Out of touch with Pain
Fragile couples tend not to be good detectives of their own sufferings. They may be both unhappy and yet unsure as to the actual causes of their dissatisfactions; they know that something is wrong in their unions, but they can’t easily trace the catalysts. They can’t zero in on the way that it was the lack of trust in them around money that rankles or that it has been their behaviour towards a demanding youngest child that has been hurting. They lash out in vague or inaccurate directions, their attacks either unfairly general or unconvincingly specific.
A shamed person has fundamental doubts about their right to exist: somewhere in the past, they have been imbued with an impression that they do not matter very much, that their feelings should be ignored, that their happiness is not a priority, that their words do not count. Once they are in a couple, shamed people hurt like anyone else, but their capacity to turn their hurt into something another person can understand, and be touched by, is recklessly weak. Shamed people will sulk rather than speak, hide rather than divulge, feel secretly wretched rather than candidly complain. It is frequently very late, far too late, by the time shamed people finally let their lover know more about the nature of their desperation.
Complaining well requires an impression that not everything depends on the complaint being heard perfectly. Were the lesson to go wrong, were the other to prove intransigent, one could survive and take one’s love elsewhere. Not everything is at stake in an argument. The other hasn’t ruined one’s life. One therefore doesn’t need to scream, hector, insist or nag. One can deliver a complaint with some of the nonchalance of a calm teacher who wants an audience to learn but can bear it if they don’t; one could always say what one has on one’s minds tomorrow, or the next day.
It takes an inner dignity not to mind too much about having to level complaints around things that could sound laughably ‘small’ or that leave one open to being described as petty or needy. With too much pride and fear, it can become unbearable to admit that one has been upset since lunch because they didn’t take one’s hand on a walk, or that one wishes so much that they would be readier to hug one last thing at night. One has to feel quite grown up inside not to be offended by one’s own more childlike appetites for reassurance and comfort. It is an achievement to know how to be strong about one’s vulnerability. One may have said, rather too many times, from behind a slammed door, in a defensive tone, ‘No, nothing is wrong whatsoever. Go away’, when secretly longing to be comforted and understood like a weepy, upset child.

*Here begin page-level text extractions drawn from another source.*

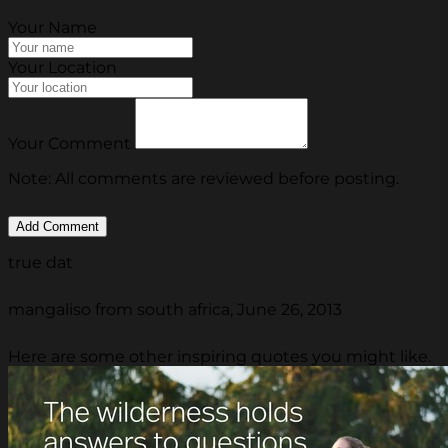
Your Name
Your Location
Your Comment
Note: All comments are reviewed before posting.
true dat
mangaliso from south africa, June 26, 2013
Here are some other inspiring quotes you might like.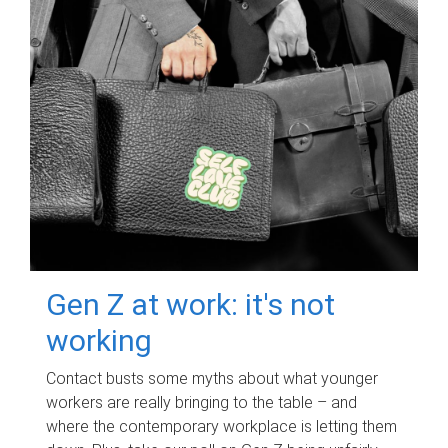
Gen Z at work: it's not
working
Contact busts some myths about what younger
workers are really bringing to the table – and
where the contemporary workplace is letting them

Hopelessness about Dialogue
Fragile couples often come together with few positive childhood memories of conversations working out: early role models may simply have screamed and then despaired of one another. They may never have witnessed disagreements eventually morphing into mutual understanding and sympathy. They would deeply love to be understood, but they can bring precious few resources to the task of making themselves so.

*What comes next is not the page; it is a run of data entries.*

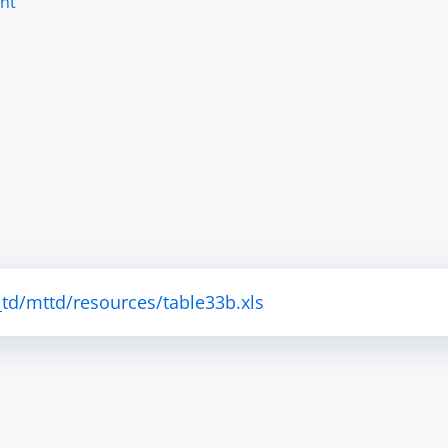
nt
td/mttd/resources/table33b.xls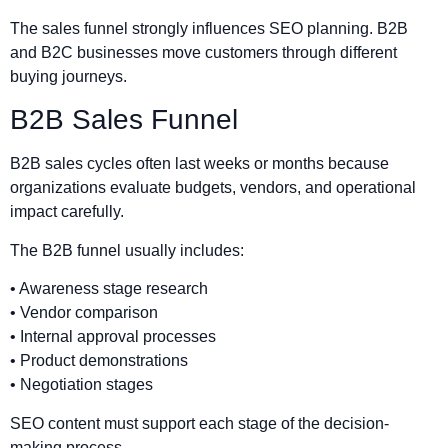
The sales funnel strongly influences SEO planning. B2B
and B2C businesses move customers through different
buying journeys.
B2B Sales Funnel
B2B sales cycles often last weeks or months because
organizations evaluate budgets, vendors, and operational
impact carefully.
The B2B funnel usually includes:
• Awareness stage research
• Vendor comparison
• Internal approval processes
• Product demonstrations
• Negotiation stages
SEO content must support each stage of the decision-
making process.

None of these factors mean there will have to be an affair, but they are generators of the states of emotional disconnection that contribute to an all important affair-ready state. Outwardly, things may seemingly be well. A couple may have an interesting social life, some lovely children, a new apartment. But a more judicious analysis will reveal an unexpected degree of risk: an affair won’t in the circumstances, whatever it may later seem, be just an idle self-indulgence or a momentary lack of self-control. It will be the result of identifiable long-term resentments that a couple, otherwise blessed and committed, lacked the inner resources and courage to investigate.